Improved Estimation Of Pore Connectivity And Permeability In Deepwater Carbonates With The Construction Of Multi-Layer Static And Dynamic Petrophysical Models
Diniz-Ferreira, Elton Luiz (Schlumberger) | Torres-Verdín, Carlos (PETROBRAS – Petróleo Brasileiro S.A. and The University of Texas at Austin)
Due to sea-level variations, cycles of sedimentation can often be recognized from well logs. It is possible to differentiate rock types based on such geological cyclicity; for petrophysical purposes we will refer to those rock types as fluid flow units. In the presence of thin layers, flow units can only be detected with core data. The cause of sea-level variation in this field is not well understood and remains a subject of study by geologists. Wells were drilled with both oil-base mud (OBM) and water-base mud (WBM). The oil bearing-zone of wells drilled with WBM gave rise to a conspicuous invasion profile on resistivity logs. It is possible to simulate this invasion profile in different layers and estimate their permeability.
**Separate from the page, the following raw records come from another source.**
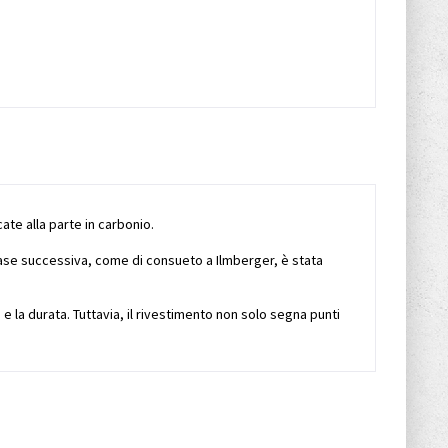
ate alla parte in carbonio.
fase successiva, come di consueto a Ilmberger, è stata
e la durata. Tuttavia, il rivestimento non solo segna punti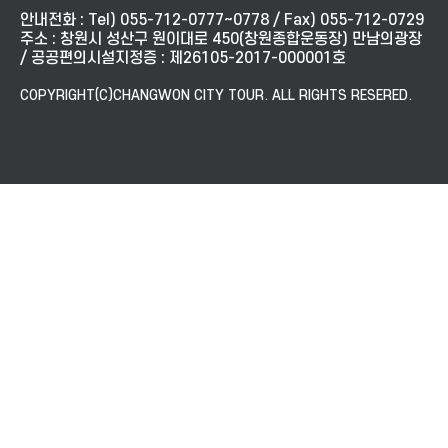
안내전화 : Tel) 055-712-0777~0778 / Fax) 055-712-0729
주소 : 창원시 성산구 원이대로 450(창원종합운동장) 만남의광장
/ 공공편의시설지정증 : 제26105-2017-000001호
COPYRIGHT(C)CHANGWON CITY TOUR. ALL RIGHTS RESERED.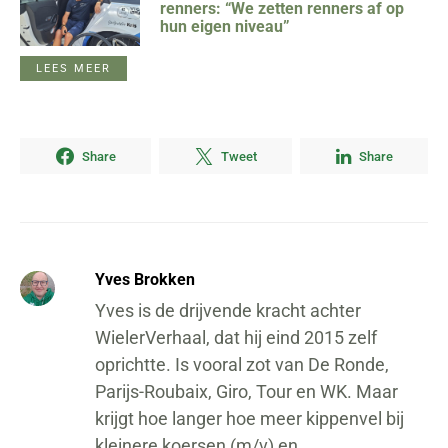
renners: “We zetten renners af op
hun eigen niveau”
LEES MEER
Share
Tweet
Share
Yves Brokken
Yves is de drijvende kracht achter
WielerVerhaal, dat hij eind 2015 zelf
oprichtte. Is vooral zot van De Ronde,
Parijs-Roubaix, Giro, Tour en WK. Maar
krijgt hoe langer hoe meer kippenvel bij
kleinere koersen (m/v) en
Conversely, wells drilled with OBM did not show a conclusive invasion profile in the oilbearing zone because of the lack of electrical resistivity contrast between oil and mud filtrate. Due to the complexity of the pore space and the spatial heterogeneity of the reservoir under consideration, conventional well-log evaluation seldom reproduces petrophysical properties consistent with core data. It is necessary to construct multi-layer petrophysical models based on geological information to improve the interpretation. A model that combined well logs and geological properties was key to select bed boundaries and to construct an earth model. The latter model was used to perform static and dynamic simulations - matching simulated resistivity, nuclear, and NMR logs with field measurements. Petrophysical properties estimated with those simulations were in agreement with core laboratory measurements. Interpretation was performed in the oil-bearing zone of three wells: two of them-Wells Η and Γ – were drilled with OBM, the remaining well-Well Χ – drilled with WBM (Table 1). It is not possible to perform a correlation between the evaluated wells using well-logs.